'''

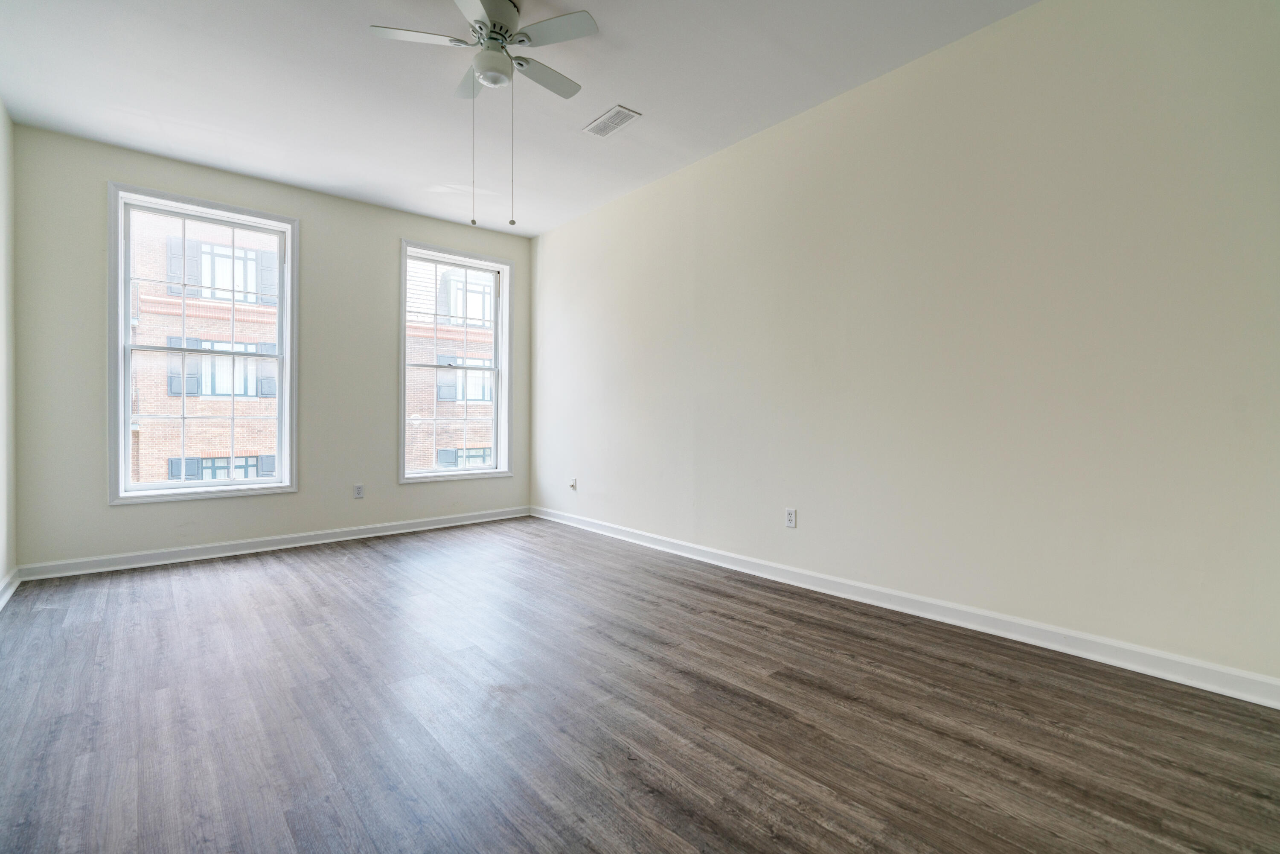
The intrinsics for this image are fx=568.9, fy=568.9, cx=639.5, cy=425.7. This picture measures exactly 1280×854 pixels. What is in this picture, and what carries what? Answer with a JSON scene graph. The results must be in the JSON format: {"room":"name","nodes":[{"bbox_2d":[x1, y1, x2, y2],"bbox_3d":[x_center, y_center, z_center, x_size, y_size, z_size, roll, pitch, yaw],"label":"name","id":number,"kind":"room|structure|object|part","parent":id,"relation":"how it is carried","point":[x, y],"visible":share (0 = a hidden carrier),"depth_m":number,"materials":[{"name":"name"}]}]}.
{"room":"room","nodes":[
{"label":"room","id":0,"kind":"room"},
{"bbox_2d":[0,100,17,600],"bbox_3d":[-2.025,-0.417,1.291,0.171,2.758,5.632,0,1,-41],"label":"left wall","id":1,"kind":"structure","parent":0,"point":[1,113],"depth_m":3.20,"materials":[{"name":"beige paint"}]},
{"bbox_2d":[0,567,20,608],"bbox_3d":[-2.002,0.906,1.424,0.020,0.096,5.260,0,1,-41],"label":"baseboard","id":2,"kind":"structure","parent":1,"relation":"attached to","point":[8,593],"depth_m":3.12,"materials":[{"name":"white paint"}]},
{"bbox_2d":[11,121,533,572],"bbox_3d":[-2.434,-0.455,4.619,3.603,2.744,0.173,0,1,-41],"label":"back wall","id":3,"kind":"structure","parent":0,"point":[111,160],"depth_m":4.04,"materials":[{"name":"beige paint"}]},
{"bbox_2d":[108,183,297,504],"bbox_3d":[-3.116,-0.535,4.124,1.094,2.090,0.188,0,1,-41],"label":"left window","id":4,"kind":"structure","parent":3,"relation":"in","point":[126,417],"depth_m":4.07,"materials":[{"name":"white"}]},
{"bbox_2d":[15,506,531,580],"bbox_3d":[-2.387,0.865,4.548,3.493,0.095,0.018,0,1,-41],"label":"baseboard","id":5,"kind":"structure","parent":3,"relation":"attached to","point":[334,531],"depth_m":4.11,"materials":[{"name":"white paint"}]},
{"bbox_2d":[353,483,364,498],"bbox_3d":[-2.297,0.532,4.653,0.070,0.115,0.009,0,1,-41],"label":"wall socket","id":6,"kind":"object","parent":3,"relation":"attached to","point":[359,489],"visible":0.99,"depth_m":4.65,"materials":[{"name":"white plastic"}]},
{"bbox_2d":[398,241,512,484],"bbox_3d":[-1.713,-0.549,5.296,1.074,2.092,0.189,0,1,-41],"label":"right window","id":7,"kind":"structure","parent":3,"relation":"in","point":[464,265],"depth_m":5.31,"materials":[{"name":"glass"}]},
{"bbox_2d":[0,0,1041,237],"bbox_3d":[-0.506,-1.852,2.278,3.769,0.126,6.009,0,1,-41],"label":"ceiling","id":8,"kind":"structure","parent":0,"point":[604,100],"depth_m":2.98,"materials":[{"name":"white paint"}]},
{"bbox_2d":[368,0,599,231],"bbox_3d":[-0.643,-1.347,2.482,0.885,0.968,0.894,0,1,-41],"label":"ceiling fan","id":9,"kind":"object","parent":8,"relation":"hanging from","point":[487,71],"visible":0.98,"depth_m":2.42,"materials":[{"name":"white metal"}]},
{"bbox_3d":[-0.899,-1.583,2.336,0.375,0.035,0.267,0,1,-41],"label":"blade","id":10,"kind":"part","parent":9,"relation":"part of","materials":[{"name":"white"}]},
{"bbox_3d":[-0.776,-1.623,2.698,0.220,0.040,0.390,0,1,-41],"label":"blade","id":11,"kind":"part","parent":9,"relation":"part of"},
{"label":"blade","id":12,"kind":"part","parent":9,"relation":"part of","materials":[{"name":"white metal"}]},
{"bbox_3d":[-0.631,-1.691,2.458,0.267,0.167,0.287,0,1,-41],"label":"motor housing","id":13,"kind":"part","parent":9,"relation":"part of","materials":[{"name":"metal"}]},
{"bbox_3d":[-0.453,-1.599,2.633,0.423,0.033,0.242,0,1,-41],"label":"blade","id":14,"kind":"part","parent":9,"relation":"part of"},
{"bbox_3d":[-0.358,-1.592,2.318,0.286,0.033,0.382,0,1,-41],"label":"blade","id":15,"kind":"part","parent":9,"relation":"part of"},
{"bbox_2d":[581,104,640,137],"bbox_3d":[-0.174,-1.796,3.366,0.168,0.010,0.349,0,1,-41],"label":"ceiling vent","id":16,"kind":"object","parent":8,"relation":"attached to","point":[615,123],"visible":0.99,"depth_m":3.35,"materials":[{"name":"white metal"}]},
{"bbox_2d":[0,516,1279,853],"bbox_3d":[-0.424,1.011,2.304,3.791,0.123,6.049,0,1,-41],"label":"floor","id":17,"kind":"structure","parent":0,"point":[356,563],"depth_m":1.85,"materials":[{"name":"brown wood"}]},
{"bbox_2d":[532,0,1279,690],"bbox_3d":[0.817,-0.449,3.539,0.172,2.763,5.847,0,1,-41],"label":"right wall","id":18,"kind":"structure","parent":0,"point":[572,225],"depth_m":2.57,"materials":[{"name":"paint"}]},
{"bbox_2d":[568,477,577,490],"bbox_3d":[-0.607,0.516,5.074,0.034,0.112,0.071,0,1,-41],"label":"wall socket","id":19,"kind":"object","parent":18,"relation":"attached to","point":[572,484],"visible":1,"depth_m":5.07,"materials":[{"name":"white plastic"}]},
{"bbox_2d":[784,507,797,527],"bbox_3d":[0.896,0.546,3.386,0.008,0.115,0.070,0,1,-41],"label":"wall socket","id":20,"kind":"object","parent":18,"relation":"attached to","point":[790,519],"visible":0.99,"depth_m":3.38,"materials":[{"name":"white plastic"}]},
{"bbox_2d":[533,505,1279,708],"bbox_3d":[0.752,0.878,3.507,0.017,0.098,5.420,0,1,-41],"label":"baseboard","id":21,"kind":"structure","parent":18,"relation":"attached to","point":[1223,670],"depth_m":2.55,"materials":[{"name":"white paint"}]},
{"label":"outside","id":22,"kind":"structure","parent":0,"visible":0},
{"bbox_2d":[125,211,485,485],"label":"brick building","id":23,"kind":"structure","parent":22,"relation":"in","point":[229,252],"materials":[{"name":"brick"}]},
{"bbox_2d":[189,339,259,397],"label":"building window","id":24,"kind":"structure","parent":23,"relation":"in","point":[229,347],"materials":[{"name":"white"}]},
{"bbox_2d":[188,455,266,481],"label":"building window","id":25,"kind":"structure","parent":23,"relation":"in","point":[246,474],"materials":[{"name":"clear glass"}]},
{"bbox_2d":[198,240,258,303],"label":"building window","id":26,"kind":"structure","parent":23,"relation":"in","point":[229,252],"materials":[{"name":"clear glass"}]},
{"bbox_2d":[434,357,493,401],"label":"building window","id":27,"kind":"structure","parent":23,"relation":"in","point":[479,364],"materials":[{"name":"clear glass"}]},
{"bbox_2d":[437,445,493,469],"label":"building window","id":28,"kind":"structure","parent":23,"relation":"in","point":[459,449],"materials":[{"name":"clear glass"}]},
{"bbox_2d":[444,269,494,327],"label":"building window","id":29,"kind":"structure","parent":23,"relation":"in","point":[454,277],"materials":[{"name":"clear glass"}]}
]}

'''

YOUR OBJECTIVE: All of the lines above must be repeated without alteration, though the pictures are to be excluded.

ANSWER FOR THIS EXERCISE:
The intrinsics for this image are fx=568.9, fy=568.9, cx=639.5, cy=425.7. This picture measures exactly 1280×854 pixels. What is in this picture, and what carries what? Answer with a JSON scene graph. The results must be in the JSON format: {"room":"name","nodes":[{"bbox_2d":[x1, y1, x2, y2],"bbox_3d":[x_center, y_center, z_center, x_size, y_size, z_size, roll, pitch, yaw],"label":"name","id":number,"kind":"room|structure|object|part","parent":id,"relation":"how it is carried","point":[x, y],"visible":share (0 = a hidden carrier),"depth_m":number,"materials":[{"name":"name"}]}]}.
{"room":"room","nodes":[
{"label":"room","id":0,"kind":"room"},
{"bbox_2d":[0,100,17,600],"bbox_3d":[-2.025,-0.417,1.291,0.171,2.758,5.632,0,1,-41],"label":"left wall","id":1,"kind":"structure","parent":0,"point":[1,113],"depth_m":3.20,"materials":[{"name":"beige paint"}]},
{"bbox_2d":[0,567,20,608],"bbox_3d":[-2.002,0.906,1.424,0.020,0.096,5.260,0,1,-41],"label":"baseboard","id":2,"kind":"structure","parent":1,"relation":"attached to","point":[8,593],"depth_m":3.12,"materials":[{"name":"white paint"}]},
{"bbox_2d":[11,121,533,572],"bbox_3d":[-2.434,-0.455,4.619,3.603,2.744,0.173,0,1,-41],"label":"back wall","id":3,"kind":"structure","parent":0,"point":[111,160],"depth_m":4.04,"materials":[{"name":"beige paint"}]},
{"bbox_2d":[108,183,297,504],"bbox_3d":[-3.116,-0.535,4.124,1.094,2.090,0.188,0,1,-41],"label":"left window","id":4,"kind":"structure","parent":3,"relation":"in","point":[126,417],"depth_m":4.07,"materials":[{"name":"white"}]},
{"bbox_2d":[15,506,531,580],"bbox_3d":[-2.387,0.865,4.548,3.493,0.095,0.018,0,1,-41],"label":"baseboard","id":5,"kind":"structure","parent":3,"relation":"attached to","point":[334,531],"depth_m":4.11,"materials":[{"name":"white paint"}]},
{"bbox_2d":[353,483,364,498],"bbox_3d":[-2.297,0.532,4.653,0.070,0.115,0.009,0,1,-41],"label":"wall socket","id":6,"kind":"object","parent":3,"relation":"attached to","point":[359,489],"visible":0.99,"depth_m":4.65,"materials":[{"name":"white plastic"}]},
{"bbox_2d":[398,241,512,484],"bbox_3d":[-1.713,-0.549,5.296,1.074,2.092,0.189,0,1,-41],"label":"right window","id":7,"kind":"structure","parent":3,"relation":"in","point":[464,265],"depth_m":5.31,"materials":[{"name":"glass"}]},
{"bbox_2d":[0,0,1041,237],"bbox_3d":[-0.506,-1.852,2.278,3.769,0.126,6.009,0,1,-41],"label":"ceiling","id":8,"kind":"structure","parent":0,"point":[604,100],"depth_m":2.98,"materials":[{"name":"white paint"}]},
{"bbox_2d":[368,0,599,231],"bbox_3d":[-0.643,-1.347,2.482,0.885,0.968,0.894,0,1,-41],"label":"ceiling fan","id":9,"kind":"object","parent":8,"relation":"hanging from","point":[487,71],"visible":0.98,"depth_m":2.42,"materials":[{"name":"white metal"}]},
{"bbox_3d":[-0.899,-1.583,2.336,0.375,0.035,0.267,0,1,-41],"label":"blade","id":10,"kind":"part","parent":9,"relation":"part of","materials":[{"name":"white"}]},
{"bbox_3d":[-0.776,-1.623,2.698,0.220,0.040,0.390,0,1,-41],"label":"blade","id":11,"kind":"part","parent":9,"relation":"part of"},
{"label":"blade","id":12,"kind":"part","parent":9,"relation":"part of","materials":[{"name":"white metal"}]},
{"bbox_3d":[-0.631,-1.691,2.458,0.267,0.167,0.287,0,1,-41],"label":"motor housing","id":13,"kind":"part","parent":9,"relation":"part of","materials":[{"name":"metal"}]},
{"bbox_3d":[-0.453,-1.599,2.633,0.423,0.033,0.242,0,1,-41],"label":"blade","id":14,"kind":"part","parent":9,"relation":"part of"},
{"bbox_3d":[-0.358,-1.592,2.318,0.286,0.033,0.382,0,1,-41],"label":"blade","id":15,"kind":"part","parent":9,"relation":"part of"},
{"bbox_2d":[581,104,640,137],"bbox_3d":[-0.174,-1.796,3.366,0.168,0.010,0.349,0,1,-41],"label":"ceiling vent","id":16,"kind":"object","parent":8,"relation":"attached to","point":[615,123],"visible":0.99,"depth_m":3.35,"materials":[{"name":"white metal"}]},
{"bbox_2d":[0,516,1279,853],"bbox_3d":[-0.424,1.011,2.304,3.791,0.123,6.049,0,1,-41],"label":"floor","id":17,"kind":"structure","parent":0,"point":[356,563],"depth_m":1.85,"materials":[{"name":"brown wood"}]},
{"bbox_2d":[532,0,1279,690],"bbox_3d":[0.817,-0.449,3.539,0.172,2.763,5.847,0,1,-41],"label":"right wall","id":18,"kind":"structure","parent":0,"point":[572,225],"depth_m":2.57,"materials":[{"name":"paint"}]},
{"bbox_2d":[568,477,577,490],"bbox_3d":[-0.607,0.516,5.074,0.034,0.112,0.071,0,1,-41],"label":"wall socket","id":19,"kind":"object","parent":18,"relation":"attached to","point":[572,484],"visible":1,"depth_m":5.07,"materials":[{"name":"white plastic"}]},
{"bbox_2d":[784,507,797,527],"bbox_3d":[0.896,0.546,3.386,0.008,0.115,0.070,0,1,-41],"label":"wall socket","id":20,"kind":"object","parent":18,"relation":"attached to","point":[790,519],"visible":0.99,"depth_m":3.38,"materials":[{"name":"white plastic"}]},
{"bbox_2d":[533,505,1279,708],"bbox_3d":[0.752,0.878,3.507,0.017,0.098,5.420,0,1,-41],"label":"baseboard","id":21,"kind":"structure","parent":18,"relation":"attached to","point":[1223,670],"depth_m":2.55,"materials":[{"name":"white paint"}]},
{"label":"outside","id":22,"kind":"structure","parent":0,"visible":0},
{"bbox_2d":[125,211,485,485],"label":"brick building","id":23,"kind":"structure","parent":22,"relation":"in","point":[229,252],"materials":[{"name":"brick"}]},
{"bbox_2d":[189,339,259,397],"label":"building window","id":24,"kind":"structure","parent":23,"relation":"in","point":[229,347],"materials":[{"name":"white"}]},
{"bbox_2d":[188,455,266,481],"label":"building window","id":25,"kind":"structure","parent":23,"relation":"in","point":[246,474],"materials":[{"name":"clear glass"}]},
{"bbox_2d":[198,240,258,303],"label":"building window","id":26,"kind":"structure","parent":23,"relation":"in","point":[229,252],"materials":[{"name":"clear glass"}]},
{"bbox_2d":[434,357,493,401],"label":"building window","id":27,"kind":"structure","parent":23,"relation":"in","point":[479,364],"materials":[{"name":"clear glass"}]},
{"bbox_2d":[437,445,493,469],"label":"building window","id":28,"kind":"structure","parent":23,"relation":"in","point":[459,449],"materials":[{"name":"clear glass"}]},
{"bbox_2d":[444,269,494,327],"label":"building window","id":29,"kind":"structure","parent":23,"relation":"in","point":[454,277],"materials":[{"name":"clear glass"}]}
]}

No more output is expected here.